Но сначала позвонил на 101-й куст, долго вынимал душу из Попова, расспрашивая, как и что. Завтра полечу на Ем-Егу! — кричал Макарцев. — Оттуда опять к вам. Опять к вам. Как понял?
Нефтеюганск долго не давали, на связь вылезали Конда, Урай, Игрим и какие-то Большие Леуши, потом всех перебил высокий властный голос:
— Нягань! Нягань! Где вы пропали, Нягань! Говорите. Говорите!
— Это я, — сказал Макарцев. — Нет, пока приехать не могу. Не могу. А вы когда собираетесь? Не могу. Нет. Да. Нет. Да. Нет. Нет. Да нет! Послушай, тут у меня Яклич трубку вырывает. Ну, пока!
В трубке что-то шуршало, и песня звучала близко, и смех далеко, или это был плач?
Геля спросила:
— Что у него? Тысяча второй спуск колонны?
— Послушай, Геля, а какую он тебе виллу тут отгрохал! Аж в два этажа! Представляешь?
— А что я там делать буду? Макарцева ждать, пока у него все колонны кончатся? Да они не кончатся никогда! Никогда!
— Геля, — сказал я. — Ты бы приезжала скорей, а?
Толкнув калитку с незатейливой щеколдой, я очутился в небольшом огородике. Земля была уже кое-где взрыхлена, разбита на грядки, в углу у забора светлела крохотная тепличка, перед нею сидел на корточках человек в синем спортивном костюме, ладил стружку к стружке, щепку к щепке, дощечку к дощечке, раздувал костер. Рыжий коша к, устроившись на сухом чурбане, с интересом следил за этим занятием, не забывая присматривать за угодливыми маневрами невзрачного пса, крутившегося в отдалении. Заалел огонек, пропал, потянулся голубоватый дымок, снова занялось пламя, послышалось веселое потрескивание — костер принялся за дело. Человек в тренировочном костюме поднял голову, в мы шагнули друг другу навстречу.

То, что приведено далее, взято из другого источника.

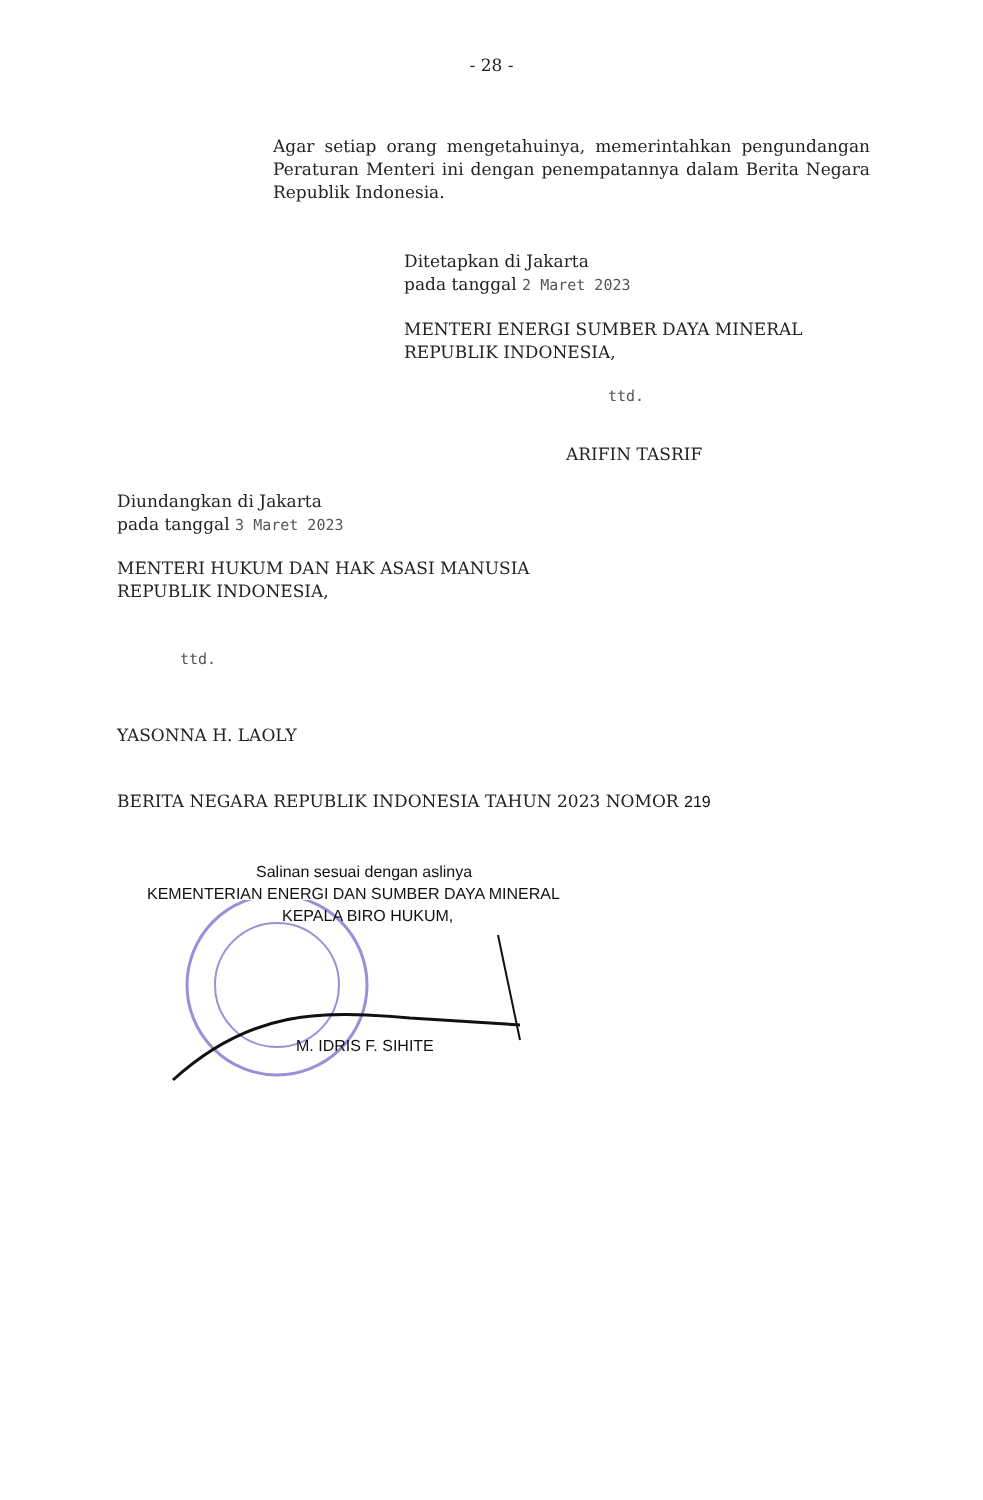- 28 -
Agar setiap orang mengetahuinya, memerintahkan pengundangan Peraturan Menteri ini dengan penempatannya dalam Berita Negara Republik Indonesia.
Ditetapkan di Jakarta
pada tanggal 2 Maret 2023
MENTERI ENERGI SUMBER DAYA MINERAL
REPUBLIK INDONESIA,
ttd.
ARIFIN TASRIF
Diundangkan di Jakarta
pada tanggal 3 Maret 2023
MENTERI HUKUM DAN HAK ASASI MANUSIA
REPUBLIK INDONESIA,
ttd.
YASONNA H. LAOLY
BERITA NEGARA REPUBLIK INDONESIA TAHUN 2023 NOMOR 219
Salinan sesuai dengan aslinya
KEMENTERIAN ENERGI DAN SUMBER DAYA MINERAL
KEPALA BIRO HUKUM,
M. IDRIS F. SIHITE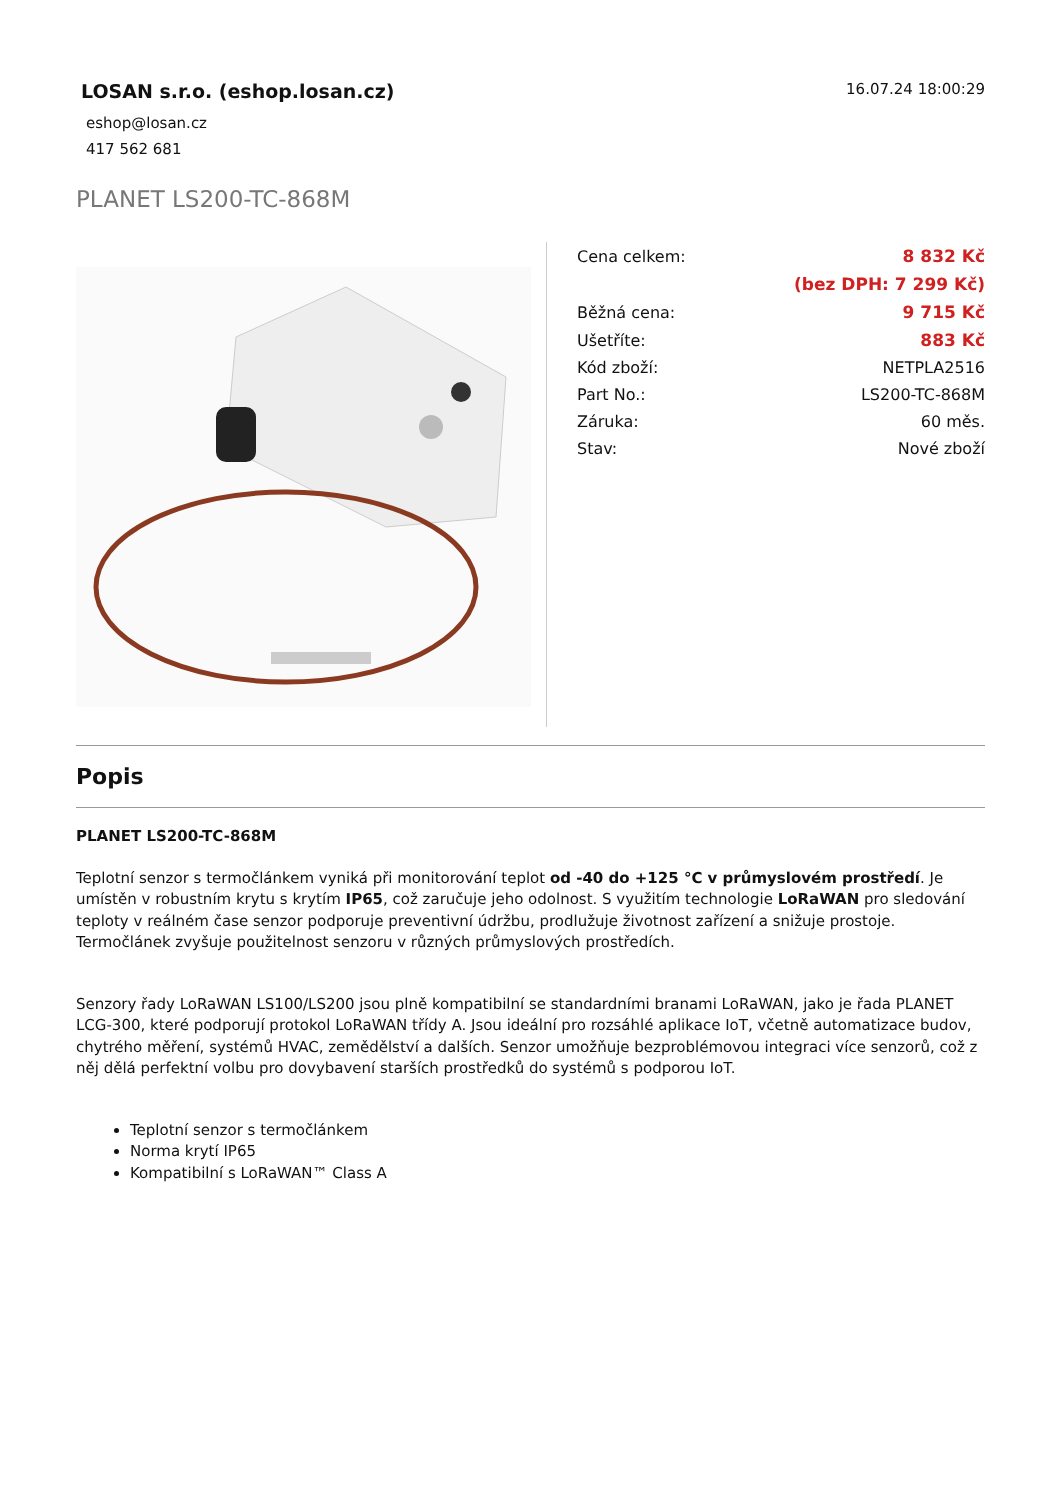LOSAN s.r.o. (eshop.losan.cz)
eshop@losan.cz
417 562 681
16.07.24 18:00:29
PLANET LS200-TC-868M
| Cena celkem: | 8 832 Kč |
| | (bez DPH: 7 299 Kč) |
| Běžná cena: | 9 715 Kč |
| Ušetříte: | 883 Kč |
| Kód zboží: | NETPLA2516 |
| Part No.: | LS200-TC-868M |
| Záruka: | 60 měs. |
| Stav: | Nové zboží |
Popis
PLANET LS200-TC-868M
Teplotní senzor s termočlánkem vyniká při monitorování teplot od -40 do +125 °C v průmyslovém prostředí. Je umístěn v robustním krytu s krytím IP65, což zaručuje jeho odolnost. S využitím technologie LoRaWAN pro sledování teploty v reálném čase senzor podporuje preventivní údržbu, prodlužuje životnost zařízení a snižuje prostoje. Termočlánek zvyšuje použitelnost senzoru v různých průmyslových prostředích.
Senzory řady LoRaWAN LS100/LS200 jsou plně kompatibilní se standardními branami LoRaWAN, jako je řada PLANET LCG-300, které podporují protokol LoRaWAN třídy A. Jsou ideální pro rozsáhlé aplikace IoT, včetně automatizace budov, chytrého měření, systémů HVAC, zemědělství a dalších. Senzor umožňuje bezproblémovou integraci více senzorů, což z něj dělá perfektní volbu pro dovybavení starších prostředků do systémů s podporou IoT.
Teplotní senzor s termočlánkem
Norma krytí IP65
Kompatibilní s LoRaWAN™ Class A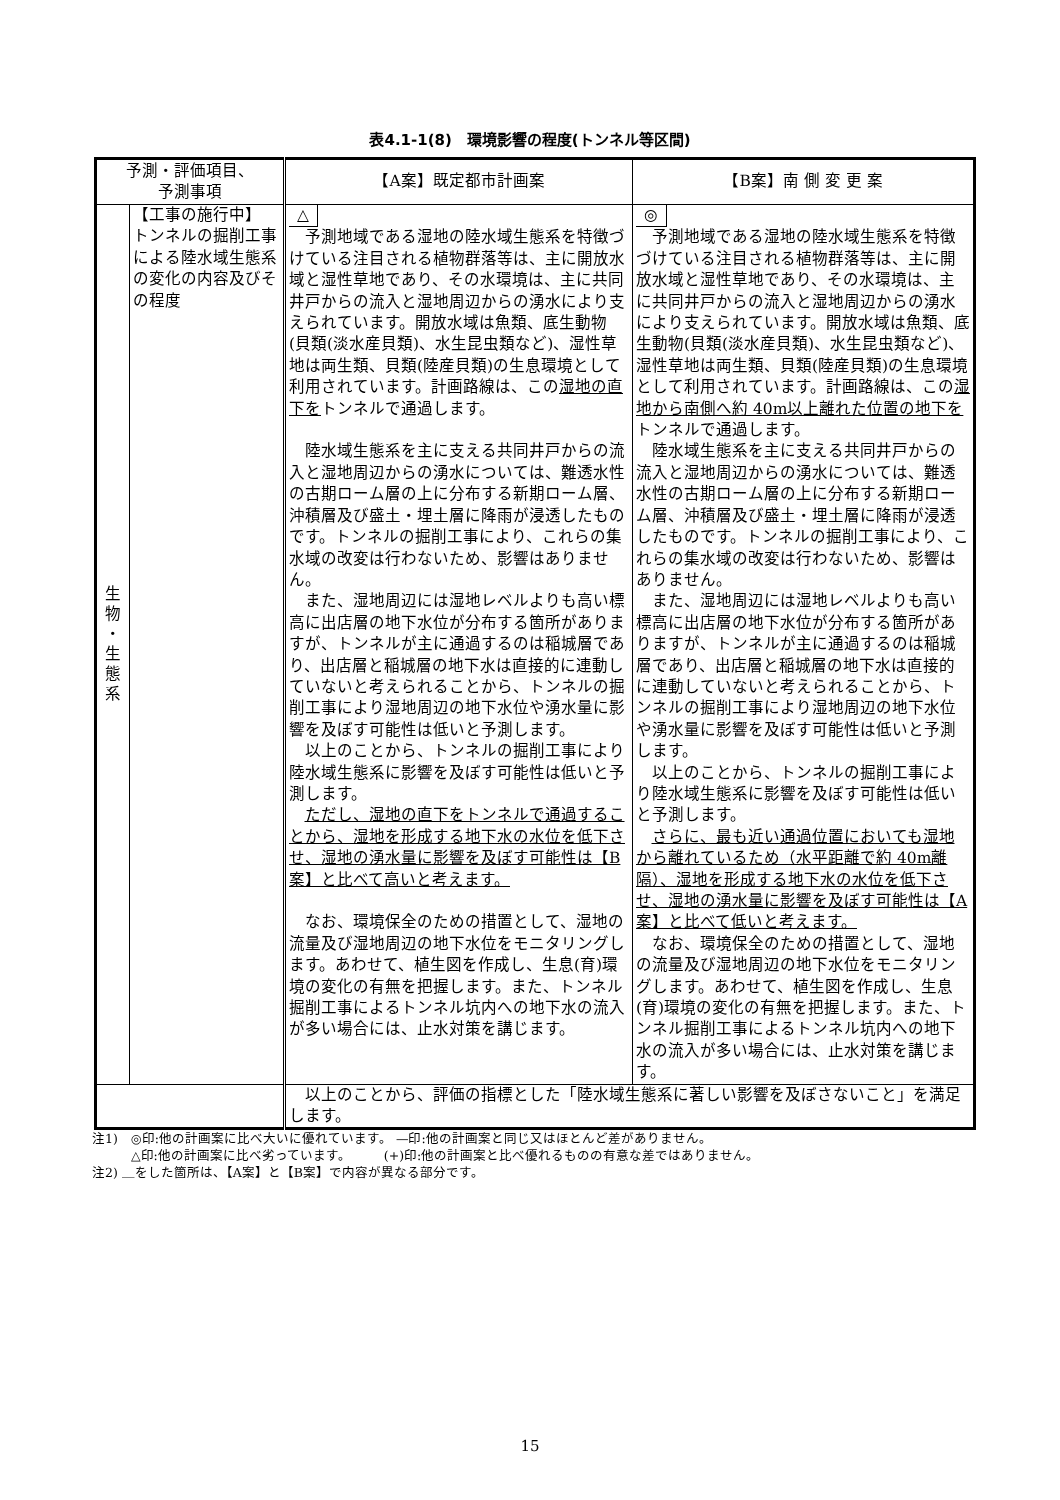表4.1-1(8)　環境影響の程度(トンネル等区間)
| 予測・評価項目、 予測事項 | | 【A案】既定都市計画案 | 【B案】南 側 変 更 案 |
| --- | --- | --- | --- |
| 生 物 ・ 生 態 系 | 【工事の施行中】 トンネルの掘削工事による陸水域生態系の変化の内容及びその程度 | △ 予測地域である湿地の陸水域生態系を特徴づけている注目される植物群落等は、主に開放水域と湿性草地であり、その水環境は、主に共同井戸からの流入と湿地周辺からの湧水により支えられています。開放水域は魚類、底生動物(貝類(淡水産貝類)、水生昆虫類など)、湿性草地は両生類、貝類(陸産貝類)の生息環境として利用されています。計画路線は、この 湿地の直下を トンネルで通過します。 陸水域生態系を主に支える共同井戸からの流入と湿地周辺からの湧水については、難透水性の古期ローム層の上に分布する新期ローム層、沖積層及び盛土・埋土層に降雨が浸透したものです。トンネルの掘削工事により、これらの集水域の改変は行わないため、影響はありません。 また、湿地周辺には湿地レベルよりも高い標高に出店層の地下水位が分布する箇所がありますが、トンネルが主に通過するのは稲城層であり、出店層と稲城層の地下水は直接的に連動していないと考えられることから、トンネルの掘削工事により湿地周辺の地下水位や湧水量に影響を及ぼす可能性は低いと予測します。 以上のことから、トンネルの掘削工事により陸水域生態系に影響を及ぼす可能性は低いと予測します。 ただし、湿地の直下をトンネルで通過することから、湿地を形成する地下水の水位を低下させ、湿地の湧水量に影響を及ぼす可能性は【B案】と比べて高いと考えます。 なお、環境保全のための措置として、湿地の流量及び湿地周辺の地下水位をモニタリングします。あわせて、植生図を作成し、生息(育)環境の変化の有無を把握します。また、トンネル掘削工事によるトンネル坑内への地下水の流入が多い場合には、止水対策を講じます。 | ◎ 予測地域である湿地の陸水域生態系を特徴づけている注目される植物群落等は、主に開放水域と湿性草地であり、その水環境は、主に共同井戸からの流入と湿地周辺からの湧水により支えられています。開放水域は魚類、底生動物(貝類(淡水産貝類)、水生昆虫類など)、湿性草地は両生類、貝類(陸産貝類)の生息環境として利用されています。計画路線は、この 湿地から南側へ約 40m以上離れた位置の地下を トンネルで通過します。 陸水域生態系を主に支える共同井戸からの流入と湿地周辺からの湧水については、難透水性の古期ローム層の上に分布する新期ローム層、沖積層及び盛土・埋土層に降雨が浸透したものです。トンネルの掘削工事により、これらの集水域の改変は行わないため、影響はありません。 また、湿地周辺には湿地レベルよりも高い標高に出店層の地下水位が分布する箇所がありますが、トンネルが主に通過するのは稲城層であり、出店層と稲城層の地下水は直接的に連動していないと考えられることから、トンネルの掘削工事により湿地周辺の地下水位や湧水量に影響を及ぼす可能性は低いと予測します。 以上のことから、トンネルの掘削工事により陸水域生態系に影響を及ぼす可能性は低いと予測します。 さらに、最も近い通過位置においても湿地から離れているため（水平距離で約 40m離隔）、湿地を形成する地下水の水位を低下させ、湿地の湧水量に影響を及ぼす可能性は【A案】と比べて低いと考えます。 なお、環境保全のための措置として、湿地の流量及び湿地周辺の地下水位をモニタリングします。あわせて、植生図を作成し、生息(育)環境の変化の有無を把握します。また、トンネル掘削工事によるトンネル坑内への地下水の流入が多い場合には、止水対策を講じます。 |
| | | 以上のことから、評価の指標とした「陸水域生態系に著しい影響を及ぼさないこと」を満足します。 | |
注1)　◎印:他の計画案に比べ大いに優れています。 —印:他の計画案と同じ又はほとんど差がありません。
　　　△印:他の計画案に比べ劣っています。　　　(+)印:他の計画案と比べ優れるものの有意な差ではありません。
注2) ＿をした箇所は、【A案】と【B案】で内容が異なる部分です。
15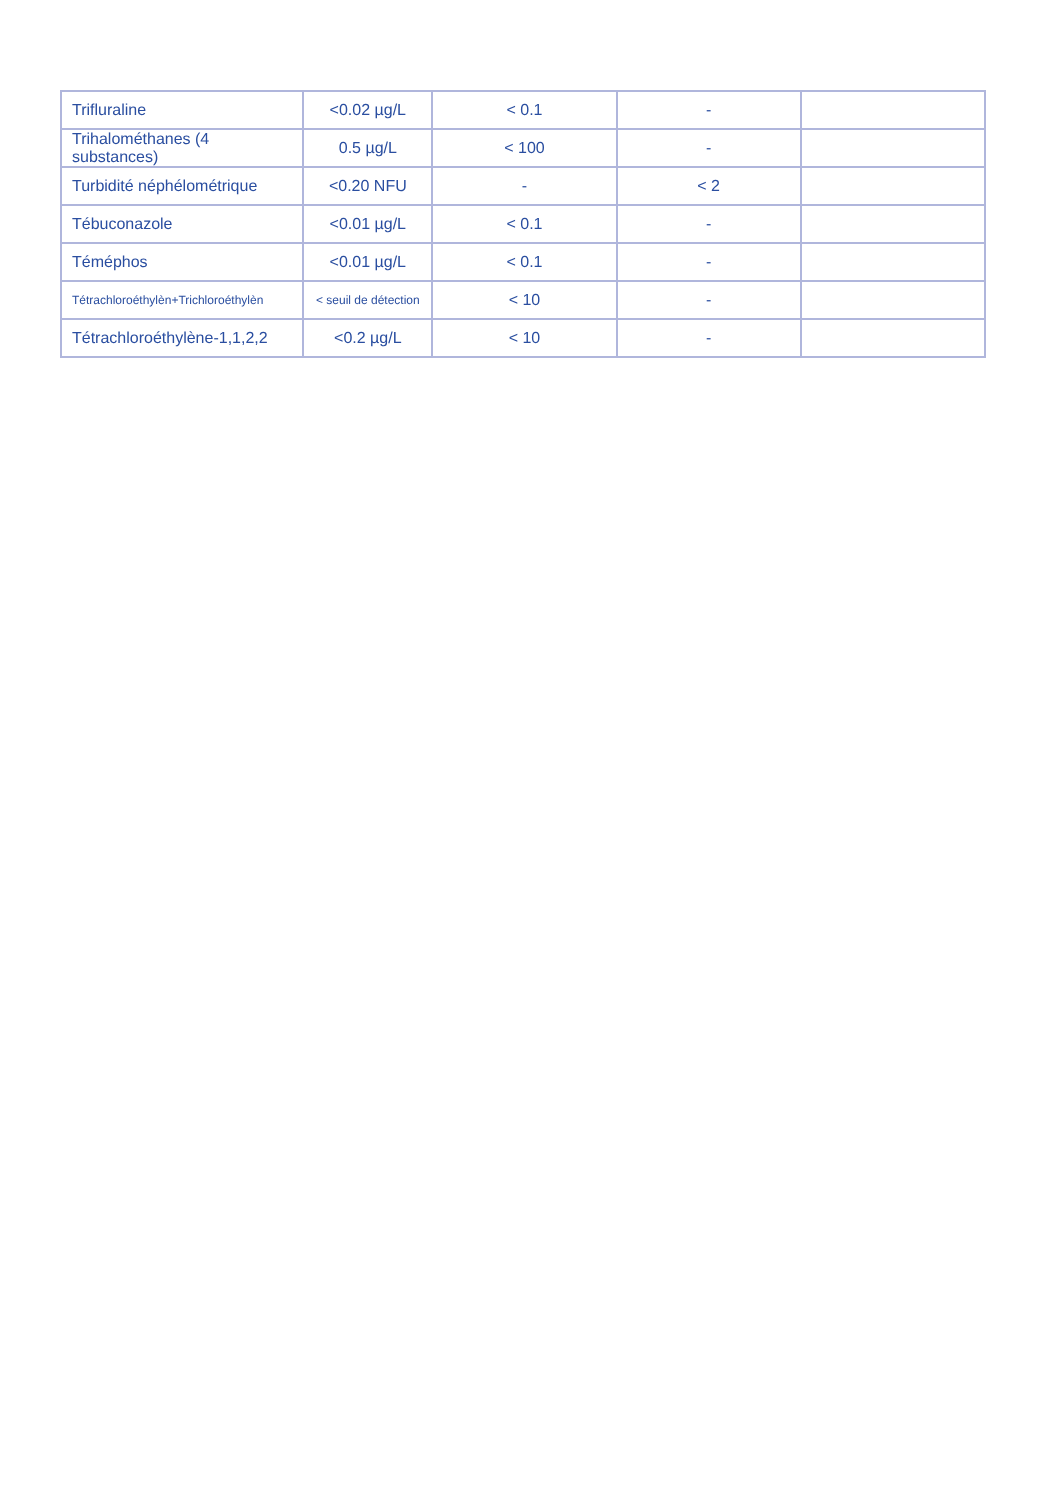| Trifluraline | <0.02 µg/L | < 0.1 | - | |
| Trihalométhanes (4 substances) | 0.5 µg/L | < 100 | - | |
| Turbidité néphélométrique | <0.20 NFU | - | < 2 | |
| Tébuconazole | <0.01 µg/L | < 0.1 | - | |
| Téméphos | <0.01 µg/L | < 0.1 | - | |
| Tétrachloroéthylèn+Trichloroéthylèn | < seuil de détection | < 10 | - | |
| Tétrachloroéthylène-1,1,2,2 | <0.2 µg/L | < 10 | - | |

— Так что, — спросил он, — сначала чай или сначала поработаем маленько?
— Сначала поработаем.
— Вот и ладно. Да тут дел немного — грядки подправим в теплице, еще кой-чего. А потом и печку протопим, чайку погоняем. Нина пирогов напекла. Знаешь, какие у нее пироги? О!
— Папа, — выросла в дверях теплицы девочка-тростинка. — Ты мне велосипед обещал наладить. Забыл?
— Не забыл... Сейчас... Послушай, помоги ей, а? Велосипед в чулане, там шины подкачать надо маленько.